Par Manuel LEICK-JONARD, Anna MAILLARD, Fiona MILLE, Charlotte TALPAERT et Romain ZAVALLONE

Si la défense de la biodiversité et de la vie animale ont toujours été au centre des combats écologistes, la reconnaissance de l’animal comme individu et la prise en compte éthique des animaux comme êtres sentients, c’est-à-dire comme capables d’éprouver des choses subjectivement, ont souvent été éludés par notre parti. 

Qu’il soit d’élevage, domestique, de loisir ou sauvage, l’animal est regardé, jugé et apprécié au regard de la catégorie dans laquelle l’Homme le fait appartenir. Mais la société change, et notre rapport au vivant et aux animaux non-humains également. La multiplication des associations et collectifs animalistes le témoigne. Toutefois, malgré sa reconnaissance en 2015 “d’être doué de sensibilité” et la multiplication de discours politiques sur le “bien-être animal”, le manque de respect envers les animaux reste criant. Elevage et pêche intensifs, corrida, chasse, cirques avec animaux sauvages, delphinariums, zoos ou expérimentations animales sont des illustrations de notre rapport mercantile et déshumanisé aux animaux, considérés comme des choses.

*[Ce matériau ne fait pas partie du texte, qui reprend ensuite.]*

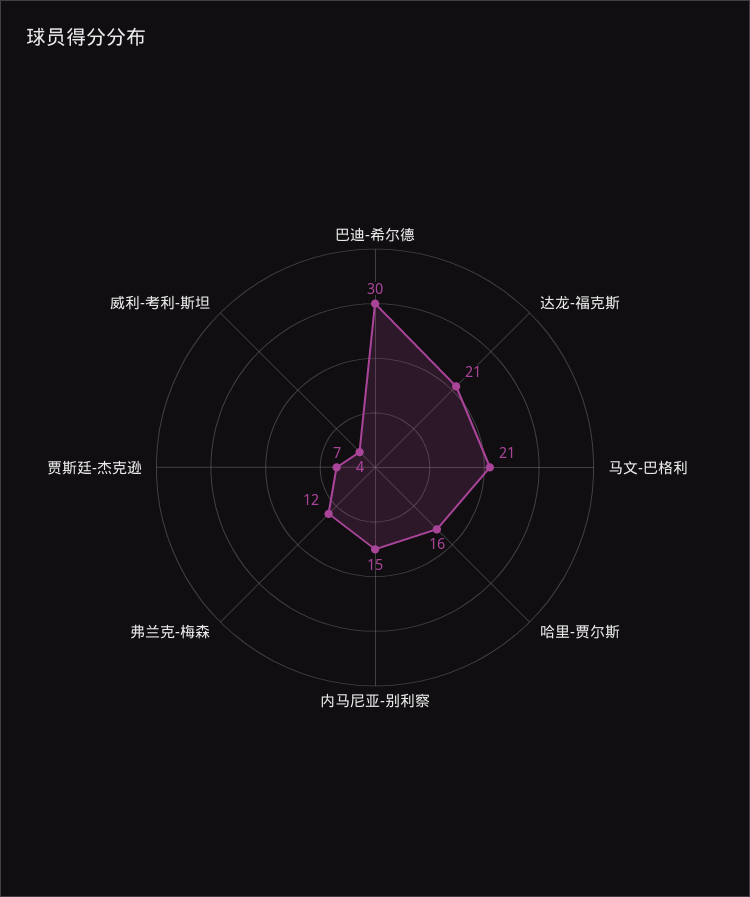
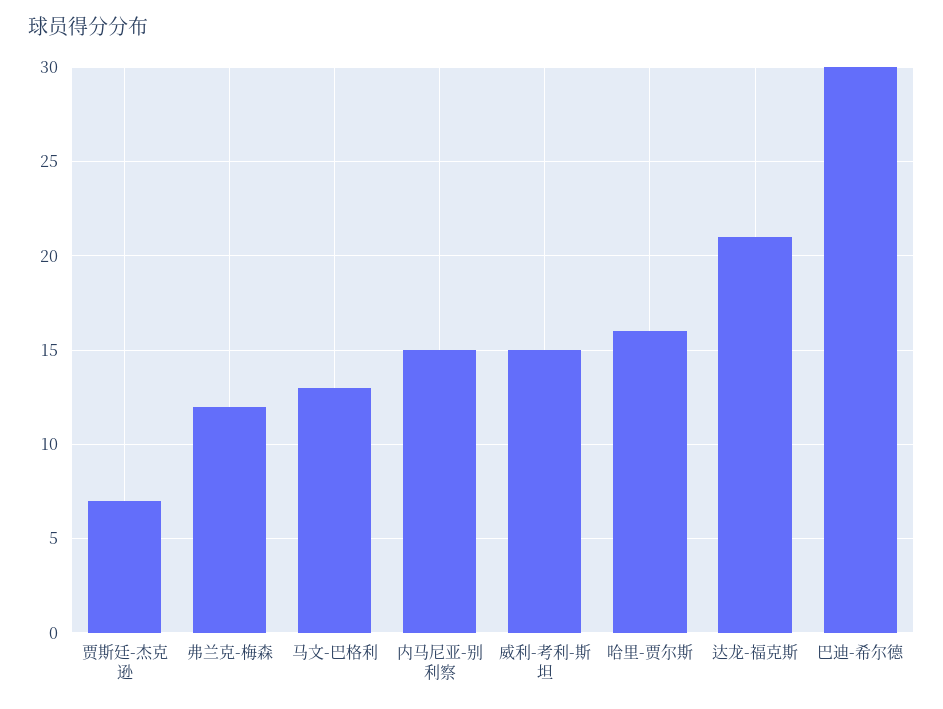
马文-巴格利: 21 -> 13
威利-考利-斯坦: 4 -> 15

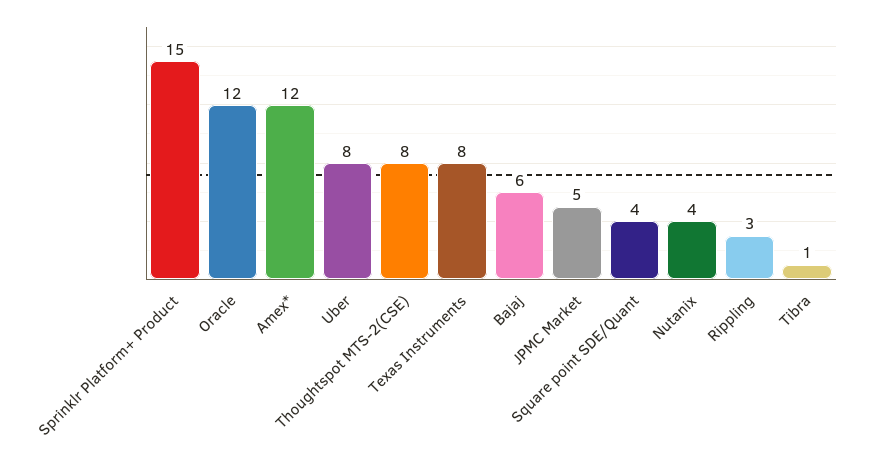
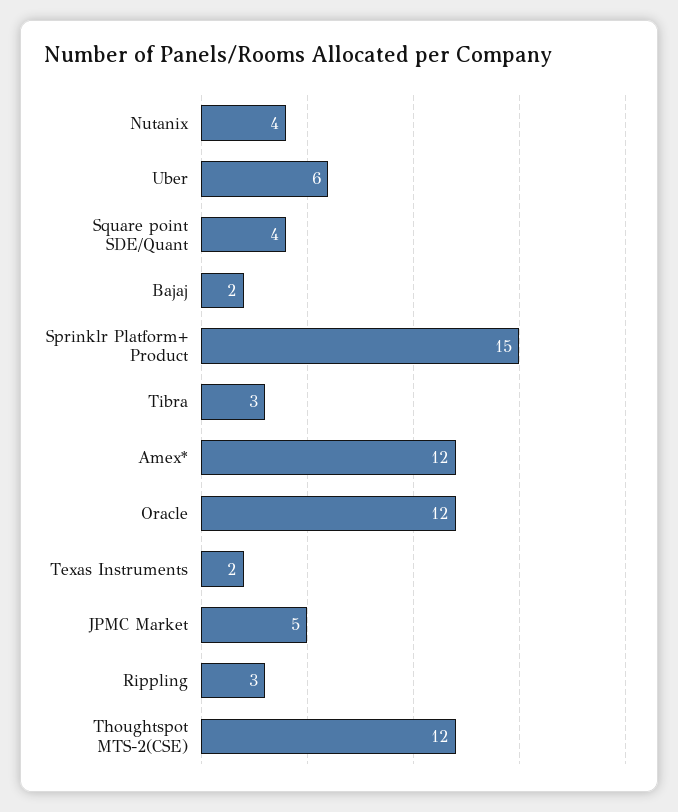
Uber: 8 -> 6
Thoughtspot MTS-2(CSE): 8 -> 12
Texas Instruments: 8 -> 2
Bajaj: 6 -> 2
Tibra: 1 -> 3

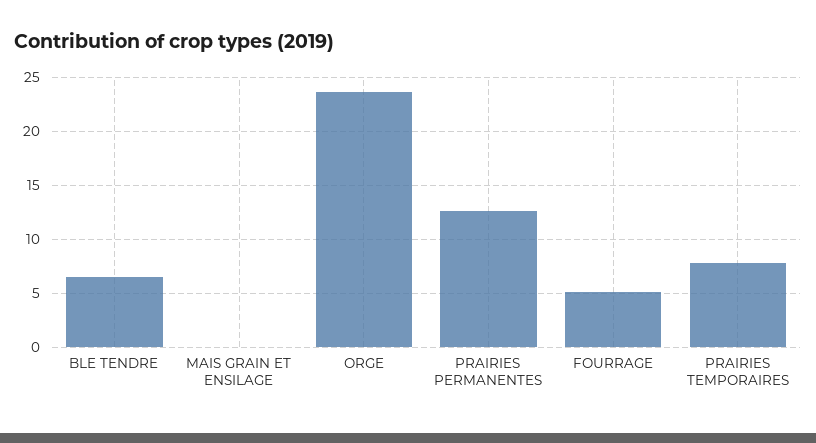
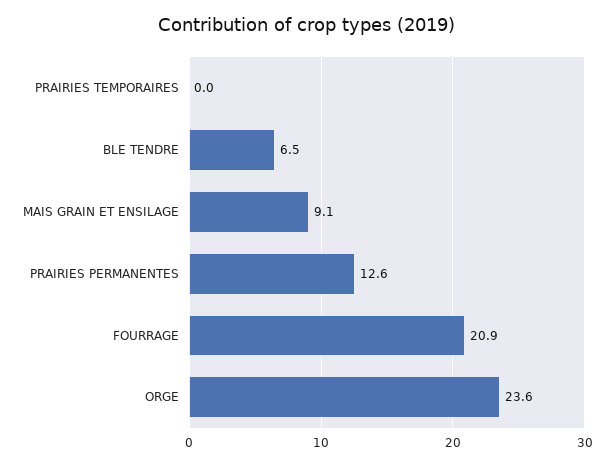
MAIS GRAIN ET ENSILAGE: 0 -> 9.1
FOURRAGE: 5 -> 20.9
PRAIRIES TEMPORAIRES: 8 -> 0

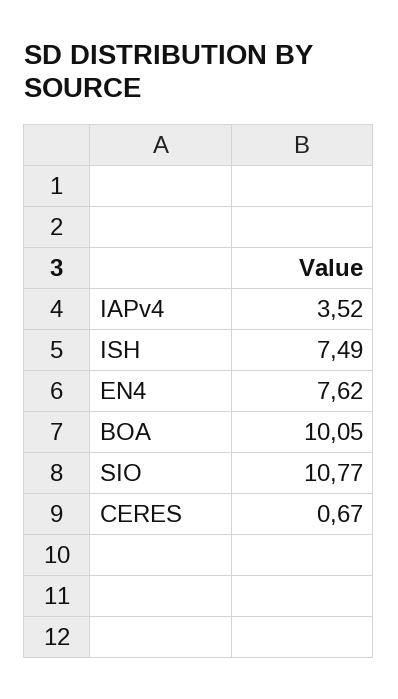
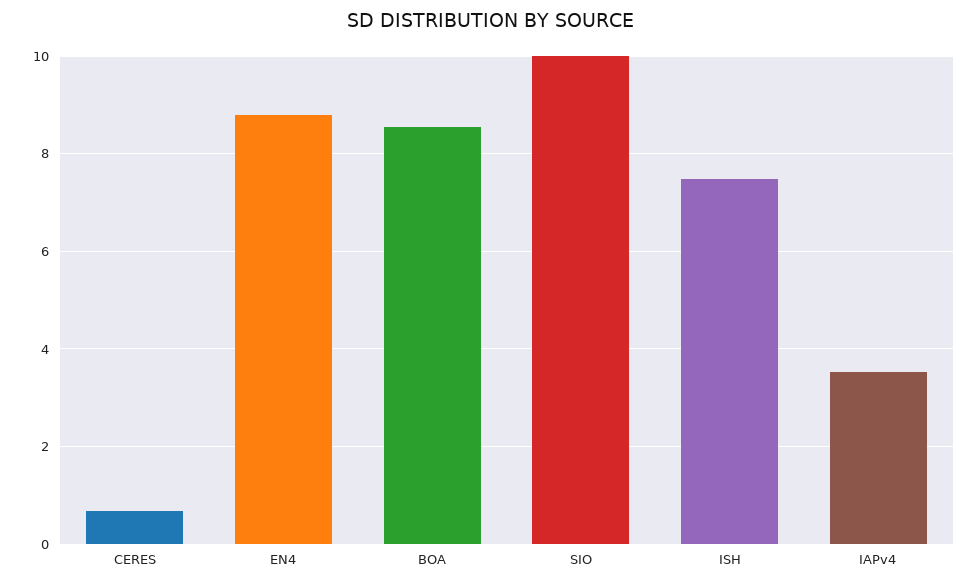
EN4: 7.62 -> 8.8
BOA: 10.05 -> 8.6
SIO: 10.77 -> 10

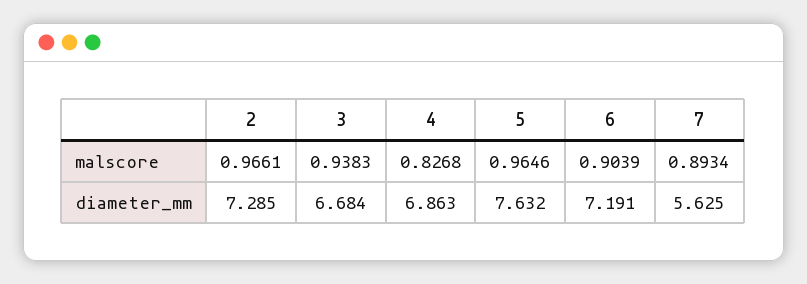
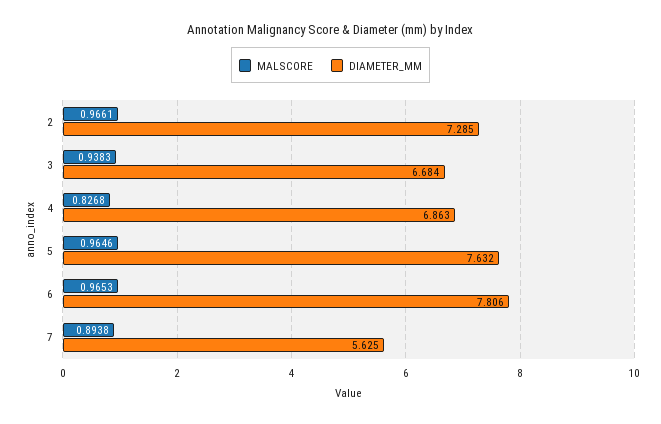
malscore, 6: 0.9039 -> 0.9653
malscore, 7: 0.8934 -> 0.8938
diameter_mm, 6: 7.191 -> 7.806

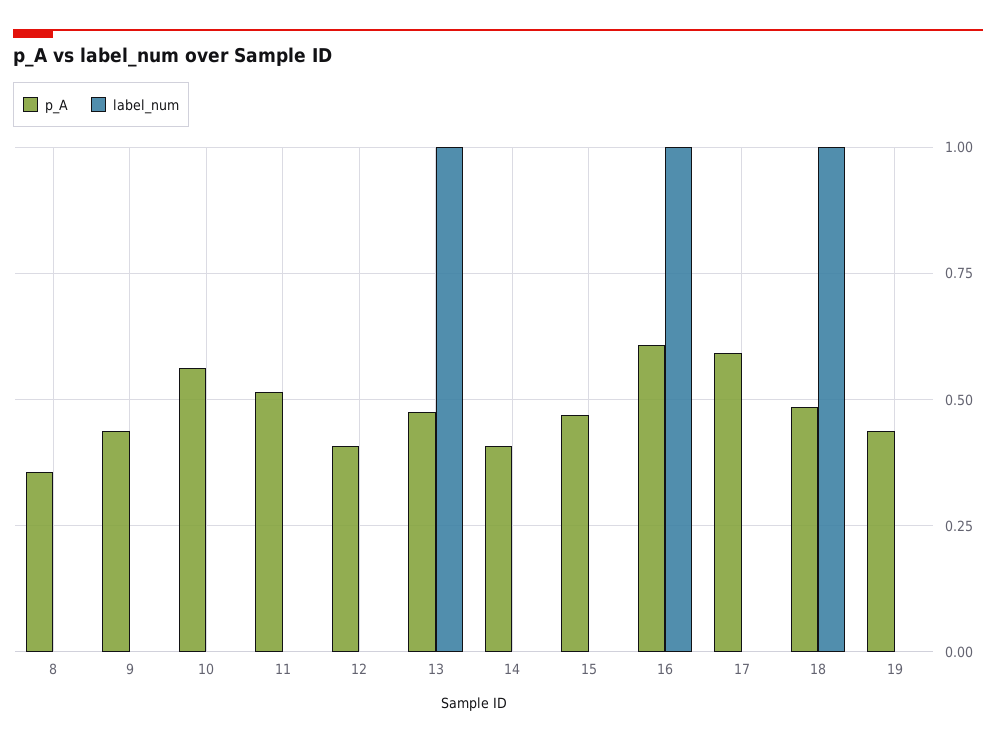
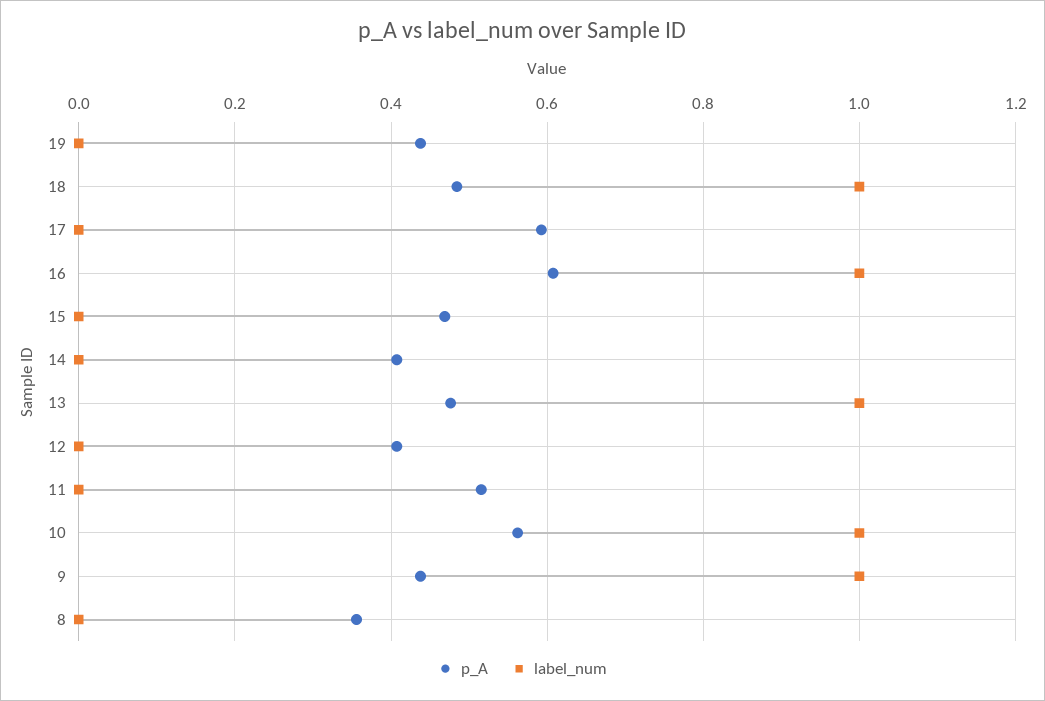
label_num, 9: 0 -> 1
label_num, 10: 0 -> 1

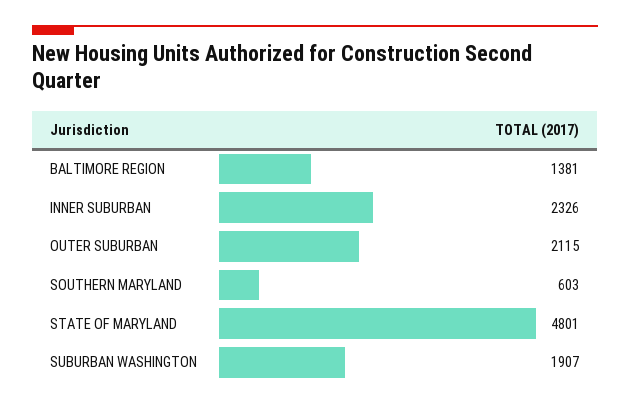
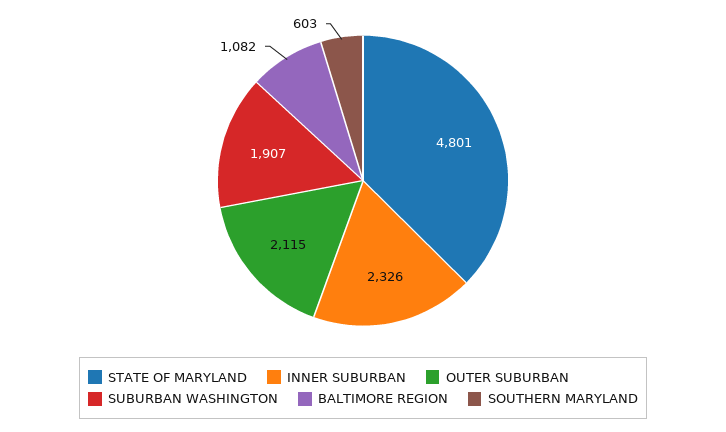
BALTIMORE REGION: 1381 -> 1082

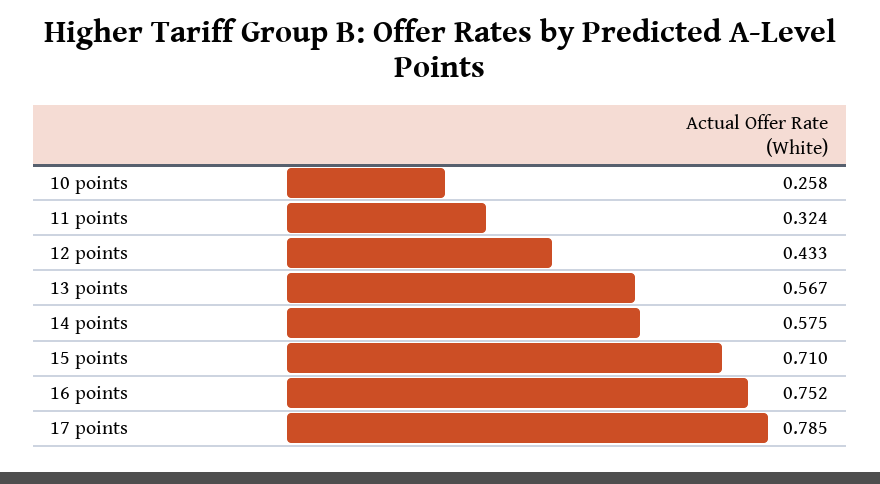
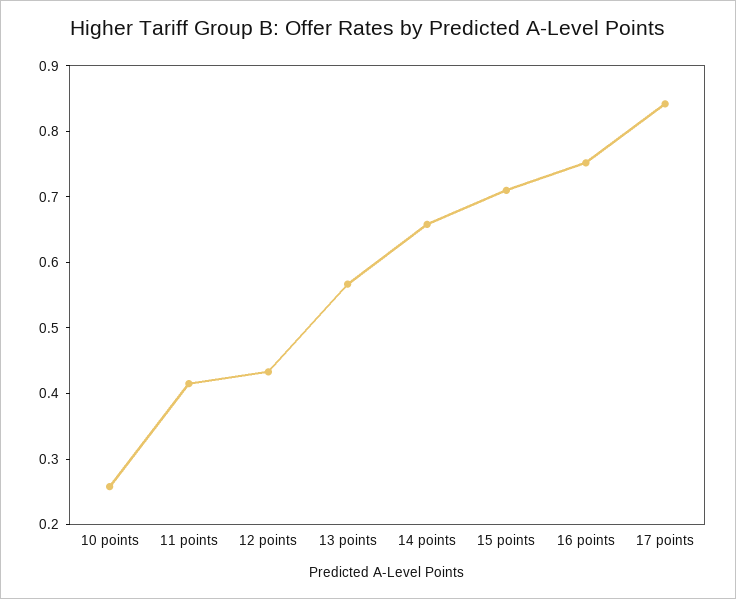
11 points: 0.324 -> 0.42
14 points: 0.575 -> 0.66
17 points: 0.785 -> 0.84

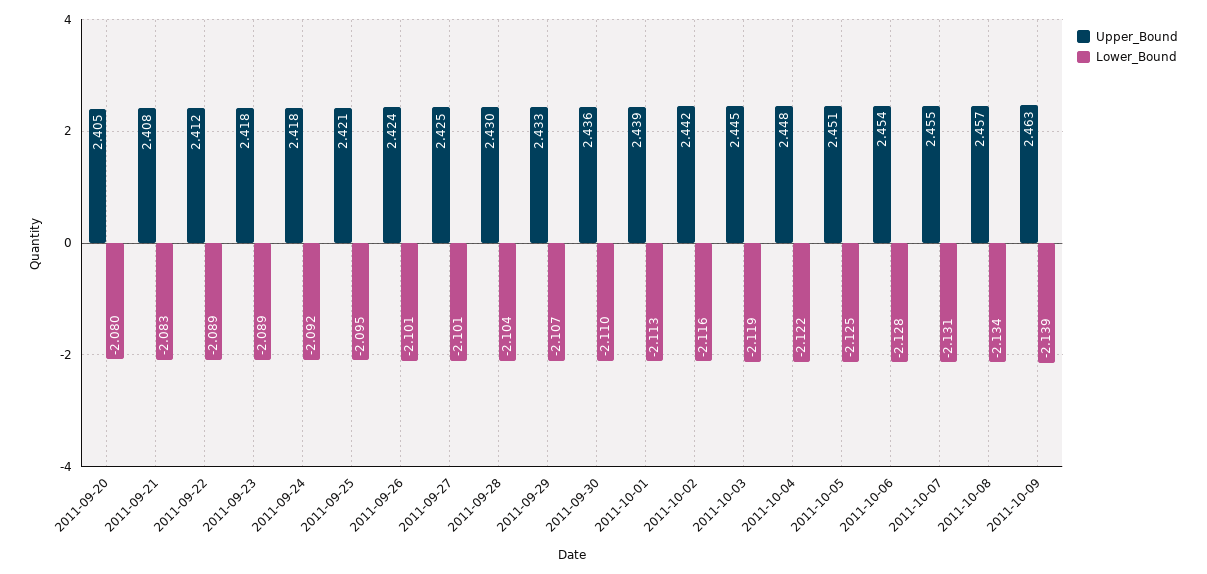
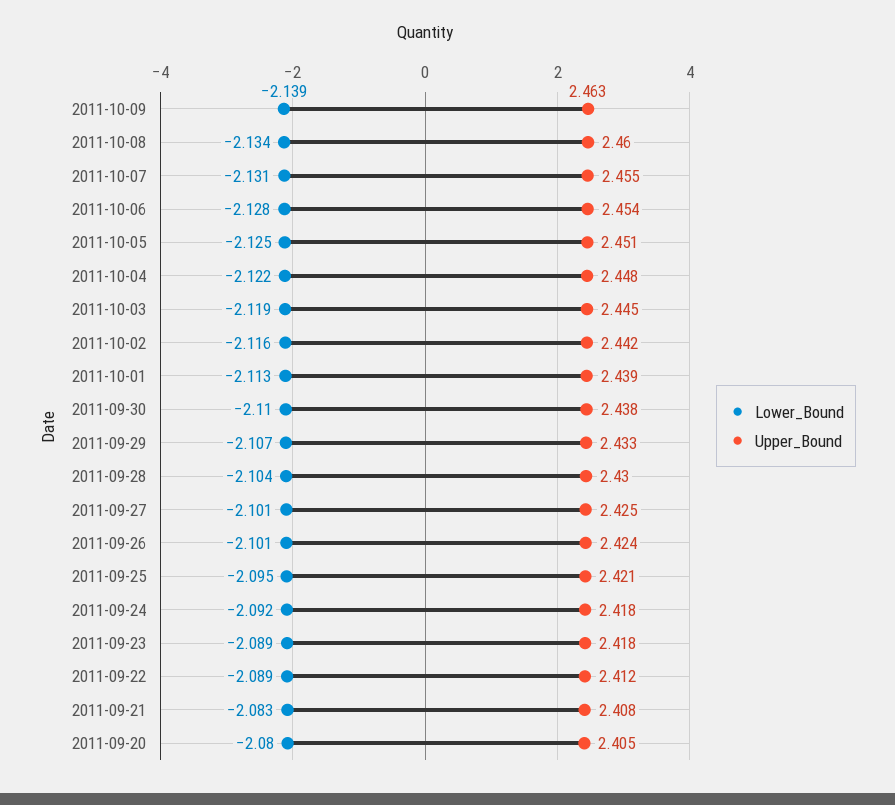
Upper_Bound, 2011-09-30: 2.436 -> 2.438
Upper_Bound, 2011-10-08: 2.457 -> 2.46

La condition animale est un véritable sujet politique qui définit notre rapport aux animaux mais qui traverse également l’ensemble des thématiques sociales et environnementales abordées par EELV. La question animale est évidemment au coeur des questions agricoles, et notamment inséparable de la question de l’élevage (qui contribue à 14,5% des émissions de GES selon le rapport du GIEC de 2019) et de la mise à mort dans le cadre des abattoirs, où trois millions d’animaux sont tués quotidiennement.

Penser la condition animale conduit ainsi à agir pour une transition alimentaire vers une alimentation moins carnée. Mais elle est aussi au coeur de l’éducation, par la mise en place d’une politique éducative intégrant les réflexions de l’éthique animale et de l’éthologie ; ainsi que de l’économie, avec les revenus liés aux loisirs animaliers. La condition animale est aussi au coeur des questions de santé et de solidarité, avec le rôle de médiateur joué par l’animal ; et aussi d’aménagement avec la place laissée -ou pas- au vivant dans notre conception des territoires.

Que ce soit à l’échelle locale, départementale, régionale, nationale ou européenne, notre parti doit devenir le porte-parole d’un nouveau rapport avec les animaux et agir pour que ces derniers soient respectés dans leur singularité et enfin reconnus juridiquement comme tels (reconnaissance de la personnalité juridique de l’animal).